Monday, November 17, 2014

Luke 12:1-12 Acting and Blasphemy

Luke 12:1-12 Jesus speaks to His disciples. The crowds were building. So much that they were stepping on each other. In this section Jesus gives some seemingly eclectic comments, that build on His earlier discussion in Luke 11:33-36. He is elaborating on the inner person and the importance of being open to the Holy Spirit interiorly.
         First He warns against the leaven (yeast) of the Pharisees, which is hypocrisy. In our day, hypocrisy has come to mean saying one thing and then living differently, not to the same standard that one espouses. In Jesus' day, the word referred to acting. Those who put on a play were actors, just as in our day. So from Jesus' words, he said that the Pharisees were acting, but that this acting was yeast. Elsewhere, yeast is a type of sin. During the Passover, Orthodox Jews would (and still do) make bread without yeast (Exodus 12:15-20), to symbolize the life of Christ without sin. Yeast is that which puffs up. In Matthew 16:6-12, Jesus explains that the leaven is the teaching of the Pharisees. Their teaching puffed them up. In Paul's passage warning the Corinthians about allowing a brazen adulterer to continue to fellowship with them, he uses this analogy to make a slightly different point. (I Cor 5:6-8). A little bit of yeast makes the whole loaf rise. A little bit of sin that is tolerated affects the whole congregation. It didn't take much of the Pharisees' teaching and acting for them to get puffed up to think they were something in God's kingdom. So Jesus warned His followers not to think that by acting a certain way, they were now something in God's kingdom; they should always remain humble.
         The next passage is related (Luke 12:2-3) in talking about the secret things becoming known. Earlier (Luke 11:33-36) He advised them to allow the light of God's revelation to illuminate their whole being. Here He warns them that the secret things that they thought they could hide would eventually come to light. The Watergate scandal might be a modern example of this on a national scale, but actually it will happen in each person's life. There are the innumerable scandals where politicians or preachers or other prominent figures are revealed to be engaging in secret sin. In the case of actors, it does not seem to impact their career much, but for those whose career depends on people trusting and believing what they say, it can be career ending. Solomon had actually warned about this (Eccl. 10:20), but in Jesus' case, He was simply continuing the warning about the Pharisees' acting righteous in public but harboring secret sins.
         In the next section, Jesus talks about the judgment of God, the final outcome of our souls. (Luke 12:4-10). It is not just that our careers may be ruined when our secret sins are outed. At the final judgment, anyone who confesses Christ before others will be owned by Him, but anyone who denies Him before others will be disowned by Him. We should not fear people who can kill us, that is our body, but the One who will ultimately decide whether we are to be with Him or cast into hell for eternity.
         Luke 12:10 is a difficult verse. After saying that whoever refuses to confess Him before men He will disown before God, Jesus then says whoever speaks a word against the Son of Man (Himself) it will be forgiven, but whoever blasphemes the Holy Spirit will never be forgiven. He then goes on (Luke 12:11-12) to explain the role of the Holy Spirit in giving people what to say when they are brought to trial on account of confessing His name.  I think that the only way to interpret verse 10 in is the context of what went before and what comes after. Specifically, Jesus is talking about being persecuted and actually put on trial for His sake. In that circumstance, under torture or other duress, He will forgive those who say something wrong about Him. But the Holy Spirit will be present with any Christian in those circumstances, giving them words to speak. If these words are rejected - if this direct connection to God at the moment of trial is deliberately broken - then God has no other means of grace by which to save a person. Perhaps it is implicit that under trial the presence of the Holy Spirit will be much more powerful than at other times so that His leading will be unmistakable and the power to walk out His provision will be amply present. He has made provision and we need to receive it.

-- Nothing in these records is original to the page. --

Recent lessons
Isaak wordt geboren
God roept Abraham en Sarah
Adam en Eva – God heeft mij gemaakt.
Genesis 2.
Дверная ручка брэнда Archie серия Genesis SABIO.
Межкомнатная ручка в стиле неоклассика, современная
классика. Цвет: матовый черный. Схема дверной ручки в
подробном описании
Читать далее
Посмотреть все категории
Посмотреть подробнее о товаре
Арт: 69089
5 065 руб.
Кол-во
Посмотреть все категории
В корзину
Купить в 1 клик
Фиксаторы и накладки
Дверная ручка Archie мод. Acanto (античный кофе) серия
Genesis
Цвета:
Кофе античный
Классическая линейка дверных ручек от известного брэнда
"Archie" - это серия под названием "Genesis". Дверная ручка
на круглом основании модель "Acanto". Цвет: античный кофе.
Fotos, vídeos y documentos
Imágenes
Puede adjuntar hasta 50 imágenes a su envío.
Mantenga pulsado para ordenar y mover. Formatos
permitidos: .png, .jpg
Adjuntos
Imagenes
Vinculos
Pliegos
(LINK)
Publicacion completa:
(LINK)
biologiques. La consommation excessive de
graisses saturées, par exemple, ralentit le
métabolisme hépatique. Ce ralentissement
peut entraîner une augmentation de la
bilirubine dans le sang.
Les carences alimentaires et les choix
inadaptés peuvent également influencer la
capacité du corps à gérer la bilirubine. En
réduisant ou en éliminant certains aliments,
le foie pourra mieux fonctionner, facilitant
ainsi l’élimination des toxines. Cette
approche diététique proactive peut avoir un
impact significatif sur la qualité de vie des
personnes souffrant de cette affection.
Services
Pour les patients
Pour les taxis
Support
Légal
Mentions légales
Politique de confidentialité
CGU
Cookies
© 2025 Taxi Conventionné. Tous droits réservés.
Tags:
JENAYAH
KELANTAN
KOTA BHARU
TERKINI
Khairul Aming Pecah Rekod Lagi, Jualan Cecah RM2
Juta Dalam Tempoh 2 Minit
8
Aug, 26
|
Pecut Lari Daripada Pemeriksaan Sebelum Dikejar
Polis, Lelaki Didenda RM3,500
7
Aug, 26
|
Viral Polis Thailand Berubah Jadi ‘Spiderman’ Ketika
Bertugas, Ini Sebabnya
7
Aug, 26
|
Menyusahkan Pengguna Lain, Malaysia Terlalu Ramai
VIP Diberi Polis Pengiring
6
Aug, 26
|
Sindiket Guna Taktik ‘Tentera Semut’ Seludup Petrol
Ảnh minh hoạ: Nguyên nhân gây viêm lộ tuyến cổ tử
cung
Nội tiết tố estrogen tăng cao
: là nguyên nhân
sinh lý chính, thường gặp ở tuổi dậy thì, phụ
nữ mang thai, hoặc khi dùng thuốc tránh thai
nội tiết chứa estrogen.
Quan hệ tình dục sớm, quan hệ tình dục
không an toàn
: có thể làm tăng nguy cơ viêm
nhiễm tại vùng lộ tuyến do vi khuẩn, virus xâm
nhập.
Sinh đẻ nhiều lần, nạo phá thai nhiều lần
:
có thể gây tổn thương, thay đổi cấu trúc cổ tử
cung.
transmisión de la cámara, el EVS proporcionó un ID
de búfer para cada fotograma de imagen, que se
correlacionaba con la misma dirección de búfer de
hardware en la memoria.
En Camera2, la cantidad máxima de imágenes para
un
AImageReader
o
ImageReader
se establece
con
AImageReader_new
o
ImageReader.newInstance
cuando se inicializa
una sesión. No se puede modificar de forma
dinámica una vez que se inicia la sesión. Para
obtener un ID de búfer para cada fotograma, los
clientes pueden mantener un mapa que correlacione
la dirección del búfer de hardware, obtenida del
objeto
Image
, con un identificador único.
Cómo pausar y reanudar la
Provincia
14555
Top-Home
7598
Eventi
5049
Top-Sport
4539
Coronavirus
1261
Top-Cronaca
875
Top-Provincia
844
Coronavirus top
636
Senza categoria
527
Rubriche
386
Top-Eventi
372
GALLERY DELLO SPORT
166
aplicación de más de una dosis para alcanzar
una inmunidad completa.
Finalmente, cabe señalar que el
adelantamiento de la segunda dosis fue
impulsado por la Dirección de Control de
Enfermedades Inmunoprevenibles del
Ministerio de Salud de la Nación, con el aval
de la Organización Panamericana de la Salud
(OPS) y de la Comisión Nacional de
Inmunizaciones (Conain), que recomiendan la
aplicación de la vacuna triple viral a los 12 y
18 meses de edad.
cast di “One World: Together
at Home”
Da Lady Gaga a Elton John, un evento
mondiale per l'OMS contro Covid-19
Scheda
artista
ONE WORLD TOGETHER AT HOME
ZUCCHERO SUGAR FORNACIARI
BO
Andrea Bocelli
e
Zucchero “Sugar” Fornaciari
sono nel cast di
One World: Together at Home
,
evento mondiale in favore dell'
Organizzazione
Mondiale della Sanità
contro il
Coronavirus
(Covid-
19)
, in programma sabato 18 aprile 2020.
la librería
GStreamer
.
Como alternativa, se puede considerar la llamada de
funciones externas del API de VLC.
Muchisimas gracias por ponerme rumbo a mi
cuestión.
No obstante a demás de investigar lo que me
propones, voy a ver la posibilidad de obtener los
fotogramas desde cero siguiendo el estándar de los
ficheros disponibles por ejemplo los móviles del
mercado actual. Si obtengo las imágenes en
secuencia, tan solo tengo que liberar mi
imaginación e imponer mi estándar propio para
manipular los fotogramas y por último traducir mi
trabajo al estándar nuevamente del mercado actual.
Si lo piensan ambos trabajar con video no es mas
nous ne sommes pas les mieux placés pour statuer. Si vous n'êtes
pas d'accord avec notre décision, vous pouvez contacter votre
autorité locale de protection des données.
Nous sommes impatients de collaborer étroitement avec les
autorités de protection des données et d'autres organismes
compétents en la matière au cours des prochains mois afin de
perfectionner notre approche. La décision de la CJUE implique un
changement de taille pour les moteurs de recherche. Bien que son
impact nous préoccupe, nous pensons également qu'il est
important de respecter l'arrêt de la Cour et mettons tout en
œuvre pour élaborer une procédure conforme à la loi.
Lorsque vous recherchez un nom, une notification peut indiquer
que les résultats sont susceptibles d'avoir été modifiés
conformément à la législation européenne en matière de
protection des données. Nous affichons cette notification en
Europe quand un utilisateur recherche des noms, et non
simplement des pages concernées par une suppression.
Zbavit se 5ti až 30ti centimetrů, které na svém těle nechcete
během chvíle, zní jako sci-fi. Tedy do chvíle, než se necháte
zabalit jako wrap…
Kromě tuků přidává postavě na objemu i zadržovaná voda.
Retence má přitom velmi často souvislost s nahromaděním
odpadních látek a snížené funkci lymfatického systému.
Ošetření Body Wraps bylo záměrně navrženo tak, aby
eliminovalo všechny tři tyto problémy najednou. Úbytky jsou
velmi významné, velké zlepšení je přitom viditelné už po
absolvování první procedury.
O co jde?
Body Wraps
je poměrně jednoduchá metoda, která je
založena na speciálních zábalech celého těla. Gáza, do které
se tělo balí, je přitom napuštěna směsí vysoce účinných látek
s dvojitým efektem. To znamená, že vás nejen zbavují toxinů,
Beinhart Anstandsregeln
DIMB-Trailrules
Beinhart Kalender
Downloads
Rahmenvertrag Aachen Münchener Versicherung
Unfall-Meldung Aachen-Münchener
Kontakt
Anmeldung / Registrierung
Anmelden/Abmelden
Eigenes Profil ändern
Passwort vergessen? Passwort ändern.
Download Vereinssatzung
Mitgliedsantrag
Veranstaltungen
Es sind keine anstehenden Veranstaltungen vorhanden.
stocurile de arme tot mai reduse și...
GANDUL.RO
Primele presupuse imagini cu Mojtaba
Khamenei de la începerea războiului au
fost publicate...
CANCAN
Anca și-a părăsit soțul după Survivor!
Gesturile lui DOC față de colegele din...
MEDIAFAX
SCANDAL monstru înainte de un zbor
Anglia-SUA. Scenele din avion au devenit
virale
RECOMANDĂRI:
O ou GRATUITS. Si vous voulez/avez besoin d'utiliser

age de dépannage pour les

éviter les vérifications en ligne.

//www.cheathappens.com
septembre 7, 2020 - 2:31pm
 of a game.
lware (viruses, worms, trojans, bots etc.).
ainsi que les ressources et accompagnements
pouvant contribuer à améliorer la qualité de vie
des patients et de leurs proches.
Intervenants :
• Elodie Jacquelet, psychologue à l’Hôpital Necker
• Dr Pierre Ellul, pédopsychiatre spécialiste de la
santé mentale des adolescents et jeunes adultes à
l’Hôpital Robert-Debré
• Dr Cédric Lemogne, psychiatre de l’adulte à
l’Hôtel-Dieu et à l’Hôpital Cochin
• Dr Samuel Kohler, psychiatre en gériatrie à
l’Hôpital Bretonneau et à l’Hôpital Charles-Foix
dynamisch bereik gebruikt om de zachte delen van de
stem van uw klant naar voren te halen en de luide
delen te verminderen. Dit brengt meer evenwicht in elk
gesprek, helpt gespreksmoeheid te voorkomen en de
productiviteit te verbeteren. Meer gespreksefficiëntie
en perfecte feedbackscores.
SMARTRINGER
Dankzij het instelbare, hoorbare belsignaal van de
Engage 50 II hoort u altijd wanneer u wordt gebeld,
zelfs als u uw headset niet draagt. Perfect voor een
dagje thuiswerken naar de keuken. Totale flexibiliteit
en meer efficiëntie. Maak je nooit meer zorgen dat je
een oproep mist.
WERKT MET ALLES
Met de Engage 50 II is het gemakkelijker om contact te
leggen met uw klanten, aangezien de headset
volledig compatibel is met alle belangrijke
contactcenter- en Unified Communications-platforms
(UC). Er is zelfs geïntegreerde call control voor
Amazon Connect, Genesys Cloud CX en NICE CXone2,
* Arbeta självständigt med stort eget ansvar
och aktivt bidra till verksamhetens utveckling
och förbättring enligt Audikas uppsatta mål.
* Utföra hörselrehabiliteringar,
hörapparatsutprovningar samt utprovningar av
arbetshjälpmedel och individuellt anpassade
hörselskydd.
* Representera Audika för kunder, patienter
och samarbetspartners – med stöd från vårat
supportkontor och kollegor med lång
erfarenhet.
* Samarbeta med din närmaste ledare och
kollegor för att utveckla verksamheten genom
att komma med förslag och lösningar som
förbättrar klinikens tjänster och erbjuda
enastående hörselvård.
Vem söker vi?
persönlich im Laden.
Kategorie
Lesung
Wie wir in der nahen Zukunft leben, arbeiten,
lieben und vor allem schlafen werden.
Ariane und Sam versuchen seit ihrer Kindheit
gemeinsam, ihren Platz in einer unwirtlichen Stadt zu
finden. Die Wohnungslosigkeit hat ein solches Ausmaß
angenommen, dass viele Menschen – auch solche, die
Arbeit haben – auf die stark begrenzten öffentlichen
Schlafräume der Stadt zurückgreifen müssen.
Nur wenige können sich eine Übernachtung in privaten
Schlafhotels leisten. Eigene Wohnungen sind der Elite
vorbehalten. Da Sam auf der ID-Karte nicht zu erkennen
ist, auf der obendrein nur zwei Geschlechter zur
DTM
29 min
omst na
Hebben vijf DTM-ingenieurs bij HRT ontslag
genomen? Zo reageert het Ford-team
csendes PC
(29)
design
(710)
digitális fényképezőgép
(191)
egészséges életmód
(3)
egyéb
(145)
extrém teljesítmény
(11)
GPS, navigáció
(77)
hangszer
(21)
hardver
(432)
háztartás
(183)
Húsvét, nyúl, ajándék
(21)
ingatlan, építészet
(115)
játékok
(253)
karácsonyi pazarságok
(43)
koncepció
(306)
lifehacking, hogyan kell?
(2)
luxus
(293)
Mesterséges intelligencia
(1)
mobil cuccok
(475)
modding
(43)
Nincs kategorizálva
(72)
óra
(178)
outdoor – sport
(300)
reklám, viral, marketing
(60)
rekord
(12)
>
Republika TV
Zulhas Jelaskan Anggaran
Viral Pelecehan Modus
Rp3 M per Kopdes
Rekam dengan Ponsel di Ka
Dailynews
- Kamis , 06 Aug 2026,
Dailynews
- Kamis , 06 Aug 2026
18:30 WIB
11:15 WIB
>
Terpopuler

         In Mark 3:28-30 Jesus makes a similar comment about blaspheming the Holy Spirit, but in that context, it was because they said Jesus had an unclean spirit, and that He cast out demons by Beelzebub, the prince of the demons. But the underlying concept is the same - that if we reject all the means of grace that God has provided, then He cannot do anything else. In Mark 13:11 Jesus commented about the Holy Spirit giving words to speak when we are brought before men, but this was in the context of talking about the end times, that family members would turn on one another, resulting in people being put on trial for their faith.